**Tasks to perform:**
a. List every inequality in the harmonic series thread below that has a sum written with the letter S on both sides.
b. Continue the forum thread on the divergence of the harmonic series from its last sentence.

Is this proof for divergence of harmonic series rigorous? Can it be made so?

Question

Bartle & Sherbert, edition 4, page-97 gives the following proof:

Assume that the series converges to some $S$:

$$\implies S= 1+\frac{1}{2}+\frac{1}{3}+\frac{1}{4}+ \dots$$

Then they proceed to derive an inequality by converting the terms of the type $\frac{1}{2n-1}+\frac{1}{2n}$ into $\frac{1}{2n}+\frac{1}{2n}=\frac{1}{n}$ $$1+\frac{1}{2}+\frac{1}{3}+\frac{1}{4}+ \dots > \left(\frac{1}{2}+\frac{1}{2}\right)+\left(\frac{1}{4}+\frac{1}{4}\right) +\dots=1+\frac{1}{2}+\frac{1}{3} \dots=S$$ They have shown $S>S$ from the assumption, hence, there's a contradiction.

But I do not like their insistence upon using the "$\dots$", as I feel like they're hiding something behind that.

If we do a similar analysis a bit more rigorously, i.e, working solely with sequences of partial sums up to a defined, fixed $n$, (instead of those dots), we have:

$$S_{2n}=1+\frac{1}{2}+\frac{1}{3}+\frac{1}{4} \dots +\frac{1}{2n-1}+\frac{1}{2n}$$ $$S_{2n} >\left(\frac{1}{2}+\frac{1}{2}\right)+\left(\frac{1}{4}+\frac{1}{4}\right) \dots +\left(\frac{1}{2n}+\frac{1}{2n}\right)=1+\frac{1}{2}+\frac{1}{3} \dots \frac{1}{n}=S_n \implies S_{2n} > S_{n}$$ This is hardly news, since the 1-harmonic is monotone increasing.

Now assuming that the sequence $S_n$ converges, and passing onto the limit in the above equation yields: $$S \geq S$$ which is fine?

Answer 1

The estimate $S_{2n} > S_{n}$ is indeed not good enough to prove that the harmonic series is not convergent. But with a small modification one can show that $S_{2n} > a + S_{n}$ for some positive number $a$ which does not depend on $n$, and that suffices for the proof.

**Entries supplied:**

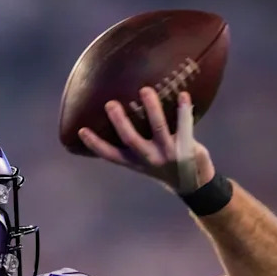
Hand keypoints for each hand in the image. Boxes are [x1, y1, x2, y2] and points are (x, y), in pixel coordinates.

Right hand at [78, 88, 215, 193]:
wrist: (194, 185)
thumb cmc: (166, 168)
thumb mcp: (146, 163)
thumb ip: (136, 147)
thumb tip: (120, 119)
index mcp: (136, 163)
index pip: (111, 155)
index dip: (96, 144)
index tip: (82, 130)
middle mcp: (149, 159)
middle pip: (130, 139)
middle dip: (120, 121)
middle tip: (110, 104)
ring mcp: (168, 153)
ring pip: (158, 128)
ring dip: (151, 108)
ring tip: (145, 90)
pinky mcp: (186, 148)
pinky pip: (184, 126)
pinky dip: (184, 110)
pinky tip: (184, 94)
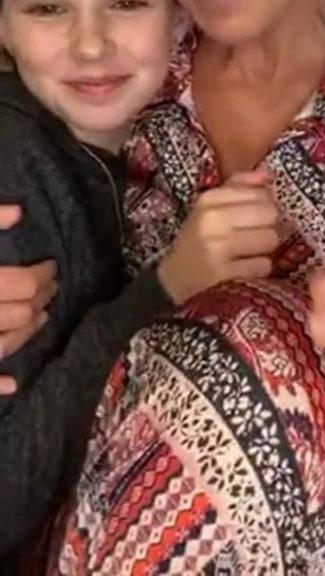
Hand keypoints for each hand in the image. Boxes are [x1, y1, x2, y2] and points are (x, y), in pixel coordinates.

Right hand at [0, 206, 57, 392]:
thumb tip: (19, 212)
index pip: (22, 285)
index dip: (41, 275)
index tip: (50, 266)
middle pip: (19, 315)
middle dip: (39, 300)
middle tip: (50, 286)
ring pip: (4, 345)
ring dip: (26, 334)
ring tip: (41, 316)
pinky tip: (14, 384)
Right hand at [158, 165, 278, 304]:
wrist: (174, 278)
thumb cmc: (198, 238)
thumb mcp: (210, 207)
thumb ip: (239, 186)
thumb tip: (268, 173)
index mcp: (208, 199)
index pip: (259, 193)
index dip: (266, 204)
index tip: (257, 215)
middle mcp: (212, 220)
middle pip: (269, 213)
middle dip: (269, 225)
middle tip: (256, 233)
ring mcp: (218, 248)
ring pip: (270, 238)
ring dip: (266, 247)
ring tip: (250, 250)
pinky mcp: (224, 274)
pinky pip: (263, 265)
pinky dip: (259, 267)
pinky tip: (245, 267)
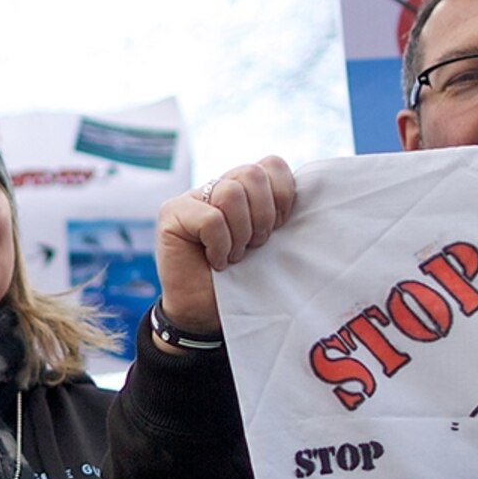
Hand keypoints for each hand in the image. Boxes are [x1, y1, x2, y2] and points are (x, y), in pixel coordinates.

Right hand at [152, 156, 298, 338]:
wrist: (206, 313)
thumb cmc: (241, 281)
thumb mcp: (269, 243)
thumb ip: (277, 213)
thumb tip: (305, 193)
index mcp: (244, 189)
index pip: (271, 165)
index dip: (282, 195)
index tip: (279, 228)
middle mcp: (216, 187)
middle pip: (253, 174)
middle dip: (263, 215)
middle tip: (255, 245)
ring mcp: (191, 197)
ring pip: (231, 193)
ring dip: (240, 233)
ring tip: (234, 255)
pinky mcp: (171, 213)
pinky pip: (210, 218)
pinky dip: (220, 245)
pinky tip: (216, 260)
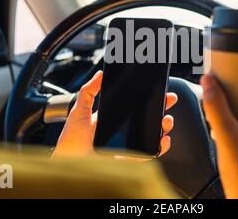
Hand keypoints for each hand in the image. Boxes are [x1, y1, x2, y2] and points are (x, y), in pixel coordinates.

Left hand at [52, 70, 177, 158]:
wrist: (69, 163)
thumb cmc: (71, 141)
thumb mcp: (79, 111)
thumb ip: (88, 92)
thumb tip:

**Exercise answers:**
a.
S > S
S_{2n} > S_n
S ≥ S
S_{2n} > a + S_n

b.
Concretely: For all $n\ge 2$ is $$ \begin{align} S_{2n}&=1+\frac{1}{2}+\frac{1}{3}+\frac{1}{4} \dots +\frac{1}{2n-1}+\frac{1}{2n} \\ &>1+\frac{1}{2}+\left(\frac{1}{4}+\frac{1}{4}\right) \dots +\left(\frac{1}{2n}+\frac{1}{2n}\right) \\ &= \frac 12 + S_n \, . \end{align} $$ If the harmonic series were convergent with value $S$ then both $S_{2n}$ and $S_n$ would converge to $S$, and we could conclude that $$ S \ge \frac 12 + S $$ which is of course impossible.

Answer 2

Another explanation leading to $S_{2n}>S_n+{1\over 2}$ could be $$S_{2n}=\left (1+{1\over 2}+\ldots +{1\over n}\right )+\left ({1\over n+1}+\ldots +{1\over 2n} \right )\\ > S_n +\underbrace{{1\over 2n}+\ldots +{1\over 2n}}_{n\ {\rm terms}}=S_n+{1\over 2}$$ This method is usually applied in proofs of the condensation test.

Answer 3

You are correct. The manipulation of series like that needs some more details to be complete. In this case one needs the following theorem: if a series is absolutely convergent, then the terms of the series may be grouped (and permuted) and the sum will be the same. Since this series has only positive terms, assuming that it is convergent implies the absolute convergence and the theorem can be applied to get the contradiction.

Answer 4

I do not like his insistence upon using the "…", as I feel like he's hiding something behind that.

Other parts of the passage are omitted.